Excerpted records:

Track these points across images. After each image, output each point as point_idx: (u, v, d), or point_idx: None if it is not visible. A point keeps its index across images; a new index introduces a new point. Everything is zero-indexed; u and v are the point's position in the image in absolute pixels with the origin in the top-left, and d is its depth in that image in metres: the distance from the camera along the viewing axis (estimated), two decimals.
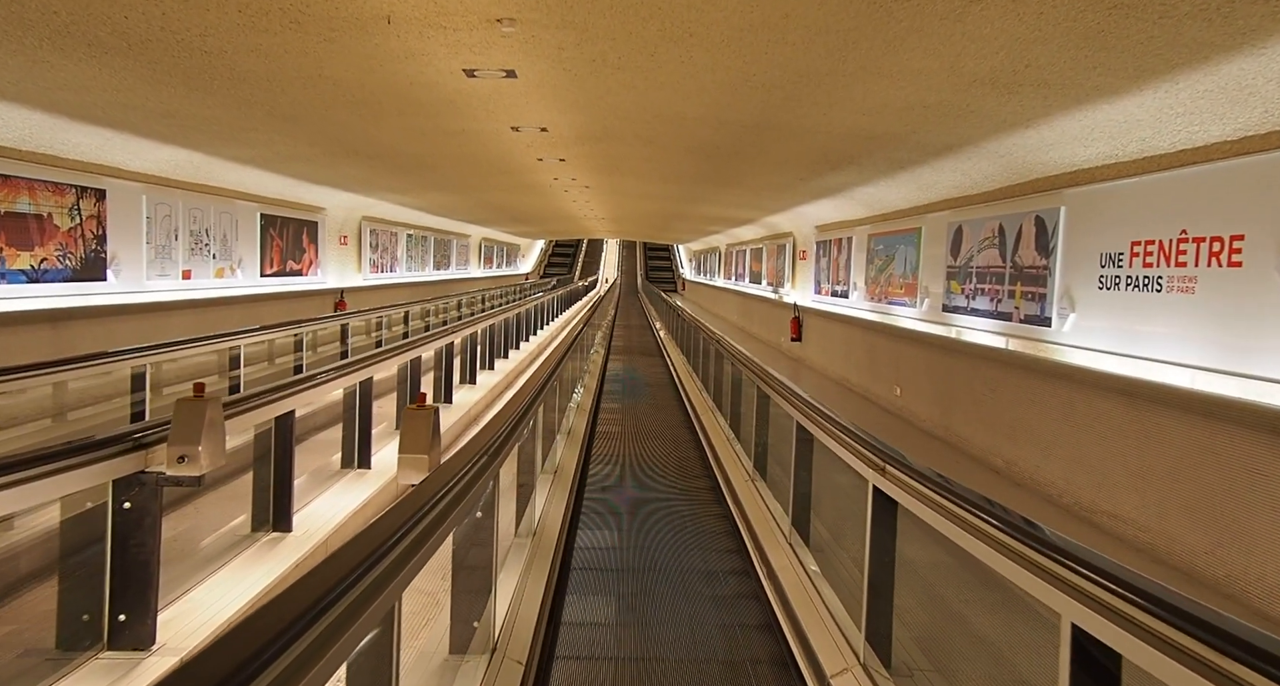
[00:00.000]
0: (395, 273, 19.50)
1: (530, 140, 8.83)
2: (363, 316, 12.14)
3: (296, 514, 4.81)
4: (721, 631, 4.57)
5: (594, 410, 10.90)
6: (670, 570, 5.50)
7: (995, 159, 7.10)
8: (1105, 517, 5.14)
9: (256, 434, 4.74)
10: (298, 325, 8.45)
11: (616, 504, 7.03)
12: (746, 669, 4.11)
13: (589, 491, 7.22)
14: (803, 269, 16.60)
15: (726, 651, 4.33)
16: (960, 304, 8.46)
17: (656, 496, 7.28)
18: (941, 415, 8.00)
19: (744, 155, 8.83)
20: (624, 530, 6.38)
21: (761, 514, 5.57)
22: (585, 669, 4.04)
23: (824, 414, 4.26)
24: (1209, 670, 1.49)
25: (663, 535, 6.24)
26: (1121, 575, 1.77)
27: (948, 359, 7.95)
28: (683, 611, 4.78)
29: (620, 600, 5.03)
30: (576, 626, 4.60)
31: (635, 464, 8.34)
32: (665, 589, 5.17)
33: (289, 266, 13.35)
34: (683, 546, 6.04)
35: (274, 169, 10.82)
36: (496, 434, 3.48)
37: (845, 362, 11.60)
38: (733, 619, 4.72)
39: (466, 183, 13.39)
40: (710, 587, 5.22)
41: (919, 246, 9.83)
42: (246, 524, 4.62)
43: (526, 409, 4.66)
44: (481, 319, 11.60)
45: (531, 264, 43.62)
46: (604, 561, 5.75)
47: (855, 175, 9.34)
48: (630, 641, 4.42)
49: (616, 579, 5.46)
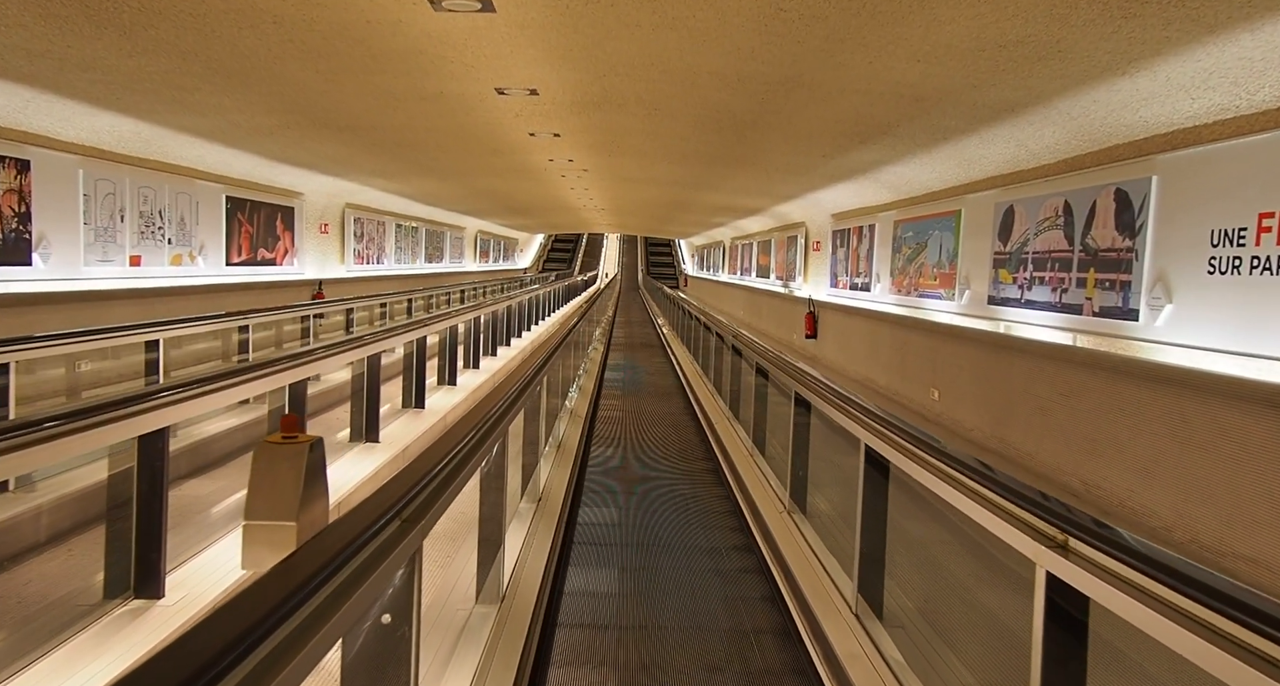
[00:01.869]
0: (383, 265, 18.41)
1: (519, 108, 7.73)
2: (310, 309, 10.59)
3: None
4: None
5: (585, 438, 8.60)
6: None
7: (1065, 123, 6.01)
8: (1242, 562, 4.06)
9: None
10: (243, 316, 7.34)
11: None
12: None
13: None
14: (816, 261, 15.51)
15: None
16: (1011, 295, 7.37)
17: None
18: (993, 423, 6.91)
19: (763, 125, 7.73)
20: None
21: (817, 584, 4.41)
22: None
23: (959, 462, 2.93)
24: None
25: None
26: None
27: (1002, 359, 6.86)
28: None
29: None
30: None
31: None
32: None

Task to carry out: Leave the pictures behind and repeat each entry exactly.

Finished exercise:
Track these points across images. After each image, output each point as point_idx: (u, v, d), or point_idx: None if it is not visible. A point keeps its index across images; a new index introduces a new point. Everything is zero-indexed; u and v are the point's position in the image in absolute pixels with the origin in the top-left, and d is its depth in that image in metres: the distance from the camera along the viewing axis (estimated), two decimals.
[00:00.000]
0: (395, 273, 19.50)
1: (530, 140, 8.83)
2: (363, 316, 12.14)
3: (296, 514, 4.81)
4: (721, 631, 4.57)
5: (594, 410, 10.90)
6: (670, 570, 5.50)
7: (995, 159, 7.10)
8: (1105, 517, 5.14)
9: (256, 434, 4.74)
10: (298, 325, 8.45)
11: (616, 504, 7.03)
12: (746, 669, 4.11)
13: (589, 491, 7.22)
14: (803, 269, 16.60)
15: (726, 651, 4.33)
16: (960, 304, 8.46)
17: (656, 496, 7.28)
18: (941, 415, 8.00)
19: (744, 155, 8.83)
20: (624, 530, 6.38)
21: (761, 514, 5.57)
22: (585, 669, 4.04)
23: (824, 414, 4.26)
24: (1209, 670, 1.49)
25: (663, 535, 6.24)
26: (1121, 575, 1.77)
27: (948, 359, 7.95)
28: (683, 611, 4.78)
29: (620, 600, 5.03)
30: (576, 626, 4.60)
31: (635, 464, 8.34)
32: (665, 589, 5.17)
33: (289, 266, 13.35)
34: (683, 546, 6.04)
35: (274, 169, 10.82)
36: (496, 434, 3.48)
37: (845, 362, 11.60)
38: (733, 619, 4.72)
39: (466, 183, 13.39)
40: (710, 587, 5.22)
41: (919, 246, 9.83)
42: (246, 524, 4.62)
43: (526, 409, 4.66)
44: (481, 319, 11.60)
45: (531, 264, 43.62)
46: (604, 561, 5.75)
47: (855, 175, 9.34)
48: (630, 641, 4.42)
49: (616, 579, 5.46)
[00:01.869]
0: (383, 265, 18.41)
1: (519, 108, 7.73)
2: (310, 309, 10.59)
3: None
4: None
5: (585, 438, 8.60)
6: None
7: (1065, 123, 6.01)
8: (1242, 562, 4.06)
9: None
10: (243, 316, 7.34)
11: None
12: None
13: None
14: (816, 261, 15.51)
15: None
16: (1011, 295, 7.37)
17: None
18: (993, 423, 6.91)
19: (763, 125, 7.73)
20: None
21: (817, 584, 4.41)
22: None
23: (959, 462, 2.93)
24: None
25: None
26: None
27: (1002, 359, 6.86)
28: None
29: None
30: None
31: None
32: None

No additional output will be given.